The design and study of new Li-ion full cells of LiCo2/3Ni1/6Mn1/6O2 positive electrode paired with MnSn2 and Li4Ti5O12 negative electrodes

We report evidence for the electrochemical performances of two Li-ion full cells, built up by the combination of LiCo2/3Ni1/6Mn1/6O2 cathode material with MnSn2 intermetallic and Li4Ti5O12 spinel as the anode materials, respectively. MnSn2 and Li4Ti5O12 electrode materials illustrate different working voltage versus the redox couple Li+/Li0 and different reaction mechanisms during lithium insertion/deinsertion cycles. The structure, morphological characteristics and the electrochemical properties of the studied materials were investigated by X-ray diffraction (XRD), scanning electron microscopy (SEM) and electrochemical techniques. The two full-cell configurations showed different electrochemical behaviors.
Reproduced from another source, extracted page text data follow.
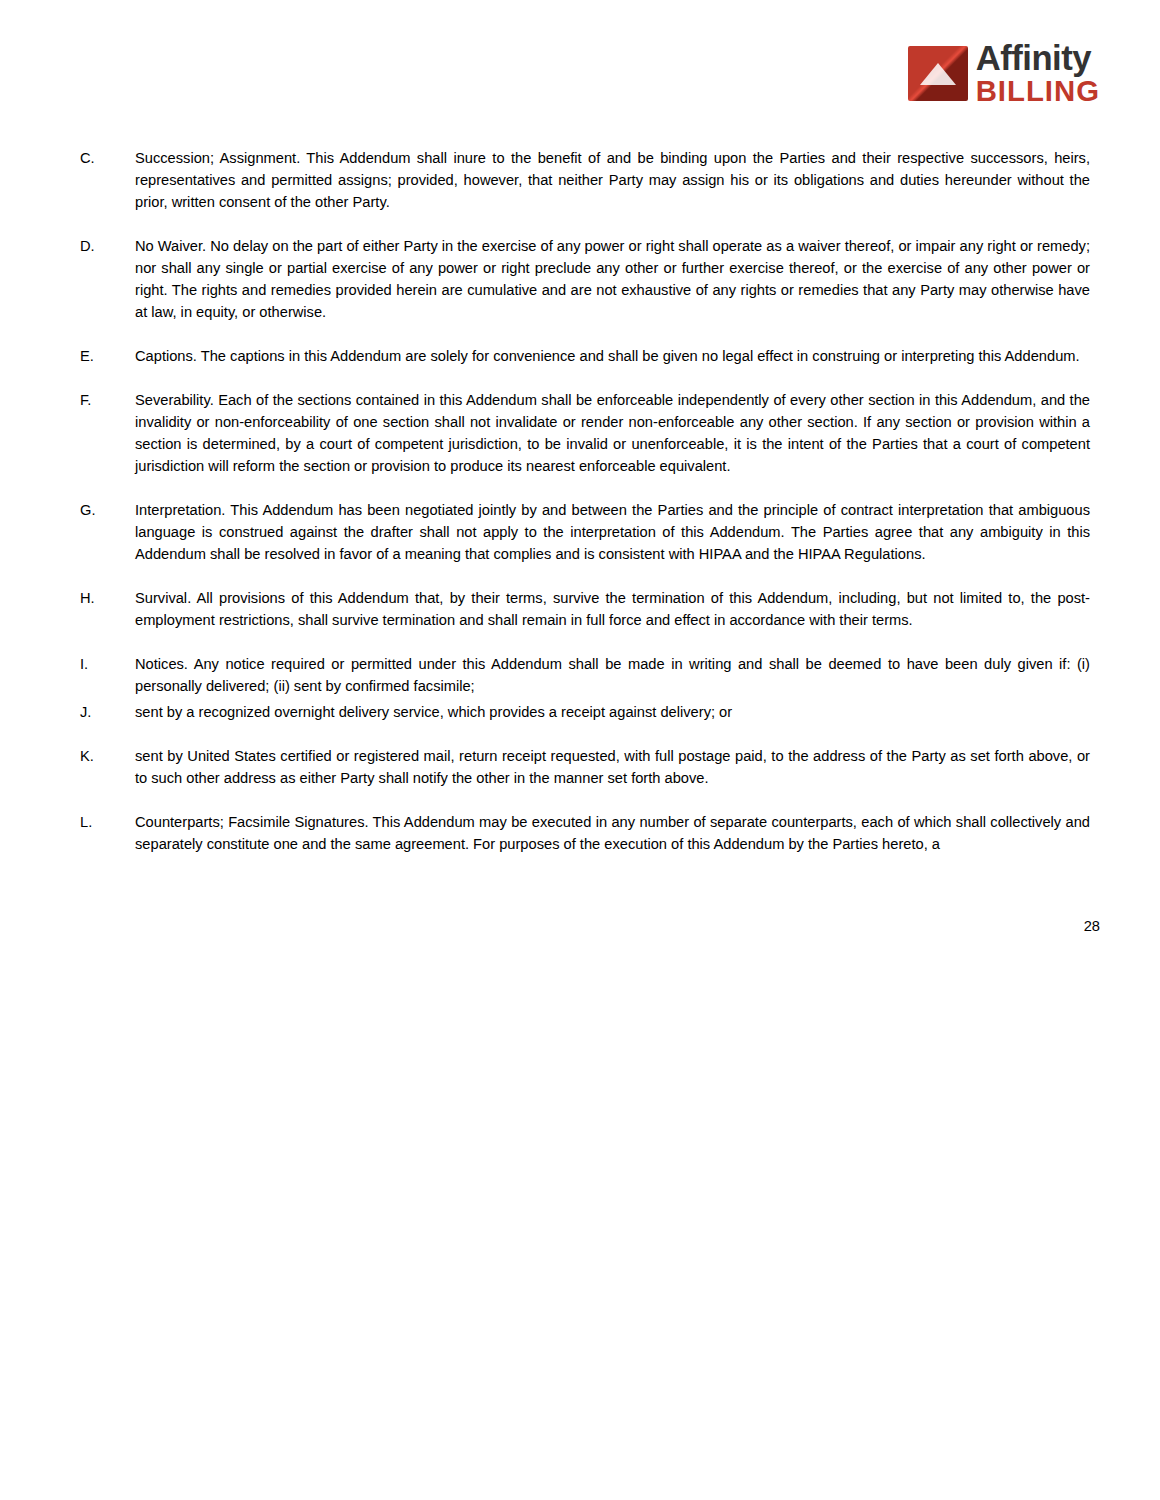Affinity BILLING
C. Succession; Assignment. This Addendum shall inure to the benefit of and be binding upon the Parties and their respective successors, heirs, representatives and permitted assigns; provided, however, that neither Party may assign his or its obligations and duties hereunder without the prior, written consent of the other Party.
D. No Waiver. No delay on the part of either Party in the exercise of any power or right shall operate as a waiver thereof, or impair any right or remedy; nor shall any single or partial exercise of any power or right preclude any other or further exercise thereof, or the exercise of any other power or right. The rights and remedies provided herein are cumulative and are not exhaustive of any rights or remedies that any Party may otherwise have at law, in equity, or otherwise.
E. Captions. The captions in this Addendum are solely for convenience and shall be given no legal effect in construing or interpreting this Addendum.
F. Severability. Each of the sections contained in this Addendum shall be enforceable independently of every other section in this Addendum, and the invalidity or non-enforceability of one section shall not invalidate or render non-enforceable any other section. If any section or provision within a section is determined, by a court of competent jurisdiction, to be invalid or unenforceable, it is the intent of the Parties that a court of competent jurisdiction will reform the section or provision to produce its nearest enforceable equivalent.
G. Interpretation. This Addendum has been negotiated jointly by and between the Parties and the principle of contract interpretation that ambiguous language is construed against the drafter shall not apply to the interpretation of this Addendum. The Parties agree that any ambiguity in this Addendum shall be resolved in favor of a meaning that complies and is consistent with HIPAA and the HIPAA Regulations.
H. Survival. All provisions of this Addendum that, by their terms, survive the termination of this Addendum, including, but not limited to, the post-employment restrictions, shall survive termination and shall remain in full force and effect in accordance with their terms.
I. Notices. Any notice required or permitted under this Addendum shall be made in writing and shall be deemed to have been duly given if: (i) personally delivered; (ii) sent by confirmed facsimile;
J. sent by a recognized overnight delivery service, which provides a receipt against delivery; or
K. sent by United States certified or registered mail, return receipt requested, with full postage paid, to the address of the Party as set forth above, or to such other address as either Party shall notify the other in the manner set forth above.
L. Counterparts; Facsimile Signatures. This Addendum may be executed in any number of separate counterparts, each of which shall collectively and separately constitute one and the same agreement. For purposes of the execution of this Addendum by the Parties hereto, a
28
The MnSn2//LiCo2/3Ni1/6Mn1/6O2 configuration exhibits high working voltage (~ 3.5 V) and specific capacity (~ 200 mAh/gcathode) but suffers from high irreversible capacity loss during the first cycles and capacity fading during cycling. The Li4Ti5O12//LiCo2/3Ni1/6Mn1/6O2 cell demonstrated excellent cycling properties at different C-rates with 100% capacity retention after 150 cycles at 1 C. Although the working voltage (~ 2.2 V) and the specific capacity (~ 140 mAh/gcathode) are lower than those of the MnSn2//LiCo2/3Ni1/6Mn1/6O2 configuration, the other measured electrochemical properties suggest that the Li4Ti5O12//LiCo2/3Ni1/6Mn1/6O2 full cell is a potential candidate for battery application due to its excellent cycling performance and improved safety.